Today is the birthday of John Newton, the abusive slaver-turned hymn writer best known for the beloved anthem 'Amazing Grace'.
'Amazing grace! How sweet the sound, that sav'd a wretch like me! I once was lost, but now am found, was blind, but now I see.' So wrote Newton in the song penned in 1779, that remains a classic across many Church traditions today. Its sentiment was deeply autobiographical for Newton - it reflected his own dramatic tale of conversion.
Newton was not raised a Christian, and eventually grew up working in the Atlantic slave trade. He gained a reputation as a disobedient, profane and unkind man. In 1748 a tumultuous storm knocked Newton's boat off course, and he cried out to God for mercy. This was the 'beginning' of his conversion. Between 1754 and 1755 he ended his participation in the slave trade and studied theology instead, being ordained in the Church of England in 1764.
Newton's rejection of the abusive slave trade wasn't immediate, but he would eventually turn directly against his past, repenting of it and becoming an active voice in the abolition movement alongside William Wilberforce.

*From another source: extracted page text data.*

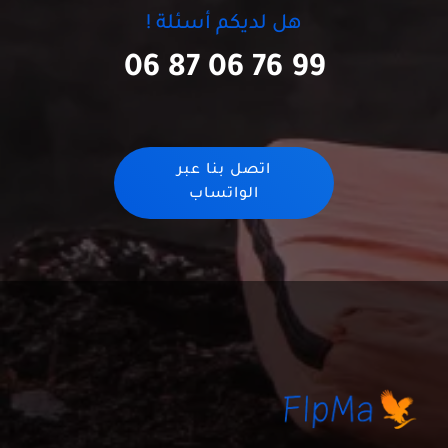
هل لديكم أسئلة !
06 87 06 76 99
اتصل بنا عبر
الواتساب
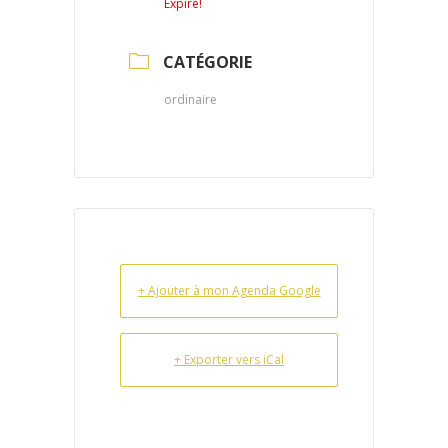
Expiré!
CATÉGORIE
ordinaire
+ Ajouter à mon Agenda Google
+ Exporter vers iCal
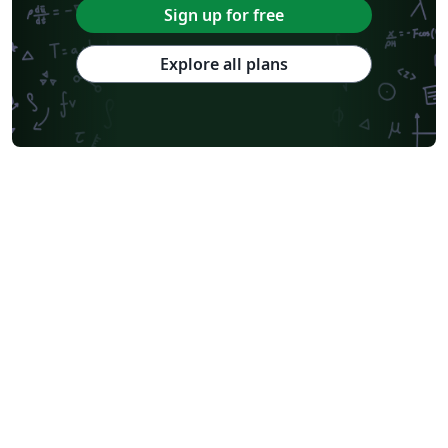
Sign up for free
Explore all plans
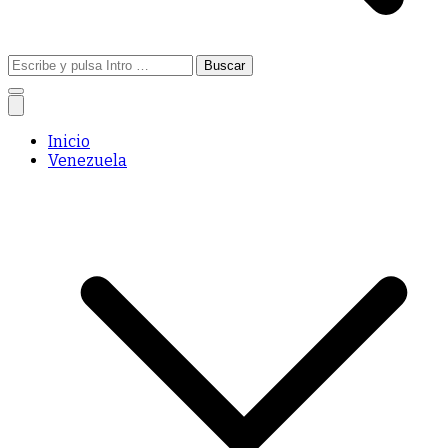
Buscar:
Inicio
Venezuela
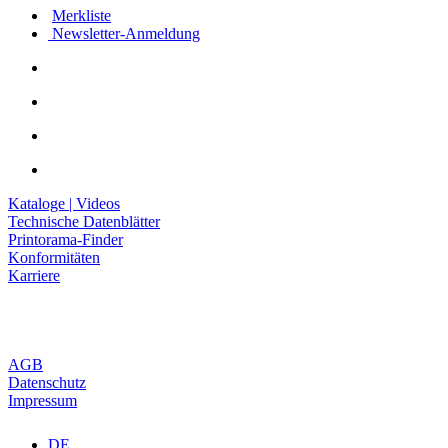
Merkliste
Newsletter-Anmeldung
Kataloge | Videos
Technische Datenblätter
Printorama-Finder
Konformitäten
Karriere
AGB
Datenschutz
Impressum
DE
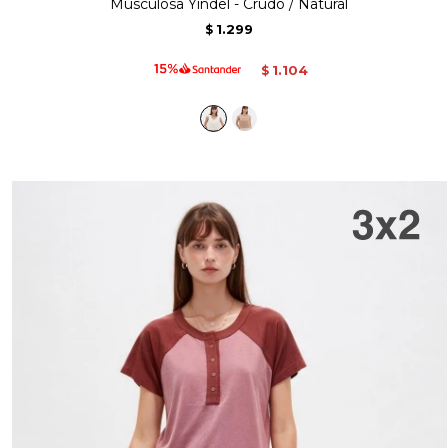
Musculosa Yindel - Crudo / Natural
1.299
$
1.104
$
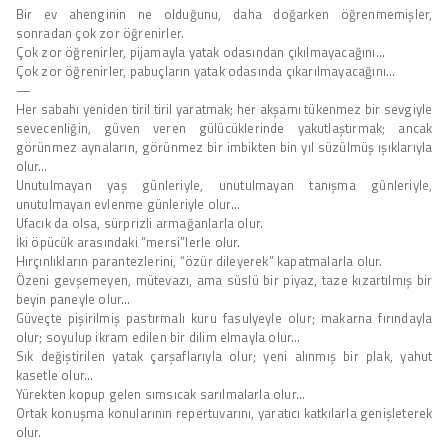
Bir ev ahenginin ne olduğunu, daha doğarken öğrenmemişler,
sonradan çok zor öğrenirler.
Çok zor öğrenirler, pijamayla yatak odasından çıkılmayacağını…
Çok zor öğrenirler, pabuçların yatak odasında çıkarılmayacağını…
—
Her sabahı yeniden tiril tiril yaratmak; her akşamı tükenmez bir sevgiyle
sevecenliğin, güven veren gülücüklerinde yakutlaştırmak; ancak
görünmez aynaların, görünmez bir imbikten bin yıl süzülmüş ışıklarıyla
olur…
Unutulmayan yaş günleriyle, unutulmayan tanışma günleriyle,
unutulmayan evlenme günleriyle olur…
Ufacık da olsa, sürprizli armağanlarla olur.
İki öpücük arasındaki “mersi”lerle olur.
Hırçınlıkların parantezlerini, “özür dileyerek” kapatmalarla olur.
Özeni gevşemeyen, mütevazı, ama süslü bir piyaz, taze kızartılmış bir
beyin paneyle olur…
Güveçte pişirilmiş pastırmalı kuru fasulyeyle olur; makarna fırındayla
olur; soyulup ikram edilen bir dilim elmayla olur…
Sık değiştirilen yatak çarşaflarıyla olur; yeni alınmış bir plak, yahut
kasetle olur…
Yürekten kopup gelen sımsıcak sarılmalarla olur…
Ortak konuşma konularının repertuvarını, yaratıcı katkılarla genişleterek
olur.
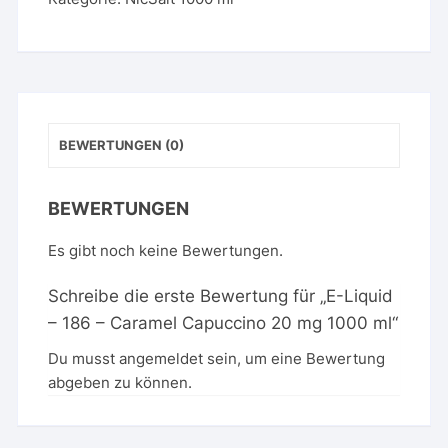
Caramel
Capuccino
20
mg
1000
ml
BEWERTUNGEN (0)
Menge
BEWERTUNGEN
Es gibt noch keine Bewertungen.
Schreibe die erste Bewertung für „E-Liquid
– 186 – Caramel Capuccino 20 mg 1000 ml“
Du musst
angemeldet
sein, um eine Bewertung
abgeben zu können.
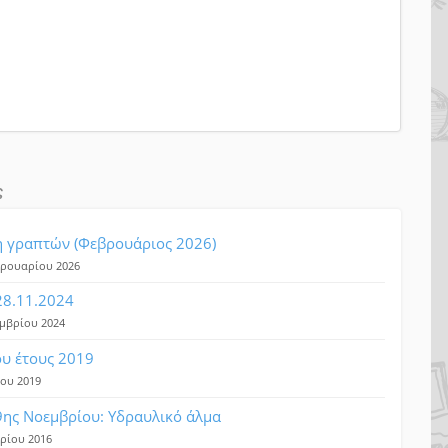
ς
 γραπτών (Φεβρουάριος 2026)
βρουαρίου 2026
8.11.2024
εμβρίου 2024
ου έτους 2019
ΐου 2019
ης Νοεμβρίου: Υδραυλικό άλμα
βρίου 2016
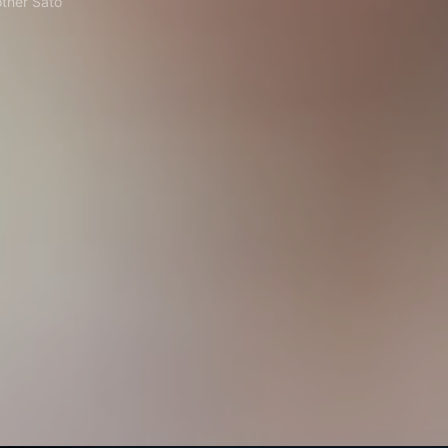
ther Sato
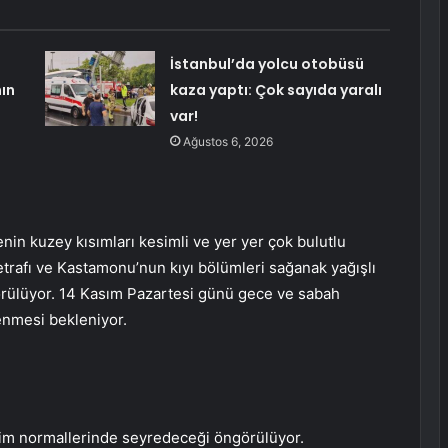
İstanbul’da yolcu otobüsü
nın
kaza yaptı: Çok sayıda yaralı
var!
Ağustos 6, 2026
nin kuzey kısımları kesimli ve yer yer çok bulutlu
etrafı ve Kastamonu’nun kıyı bölümleri sağanak yağışlı
görülüyor. 14 Kasım Pazartesi günü gece ve sabah
lenmesi bekleniyor.
vsim normallerinde seyredeceği öngörülüyor.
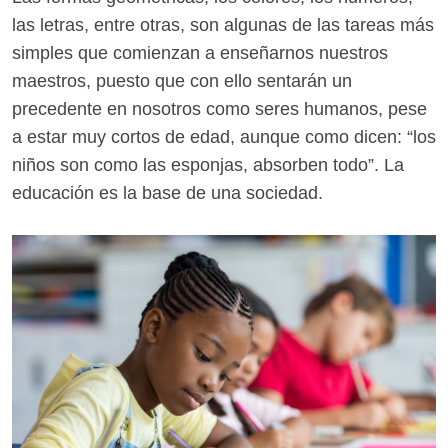
las letras, entre otras, son algunas de las tareas más
simples que comienzan a enseñarnos nuestros
maestros, puesto que con ello sentarán un
precedente en nosotros como seres humanos, pese
a estar muy cortos de edad, aunque como dicen: “los
niños son como las esponjas, absorben todo”. La
educación es la base de una sociedad.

He spoke honestly of the horrors of slavery, and lived to see it abolished in 1807.
He was a prolific hymn writer, his Olney Hymns, composed with poet William Cowper, was an influential work in the Church. Newton suffered from blindness later in life, but as his famed hymn described, in another sense he saw clearer than ever.
Here are seven quotes that capture his insight.
1. I am not what I ought to be, I am not what I want to be, I am not what I hope to be in another world; but still I am not what I once used to be, and by the grace of God I am what I am.
2. May the cheering contemplation of the glorious hope set before us – support and animate us to improve our short interval on earth, and fill us with a holy ambition of shining as lights in this evil world, to the praise and glory of His grace – who has called us out of darkness, into His glorious light!
3. What will it profit a man if he gains his cause and silences his adversary – if at the same time he loses that humble, tender frame of spirit in which the Lord delights, and to which the promise of his presence is made?
4. Whoever is truly humbled – will not be easily angry, nor harsh or critical of others. He will be compassionate and tender to the infirmities of his fellow-sinners, knowing that if there is a difference – it is grace alone which has made it! He knows that he has the seeds of every evil in his own heart. And under all trials and afflictions – he will look to the hand of the Lord, and lay his mouth in the dust, acknowledging that he suffers much less than his iniquities have deserved.
5. The midsummer sun shines but dim, The fields strive in vain to look gay; But when I am happy in Him, December's as pleasant as May.
6. How unspeakably wonderful to know that all our concerns are held in hands that bled for us.
7. Thro' many dangers, toils, and snares, I have already come; 'tis grace hath brought me safe thus far, and grace will lead me home.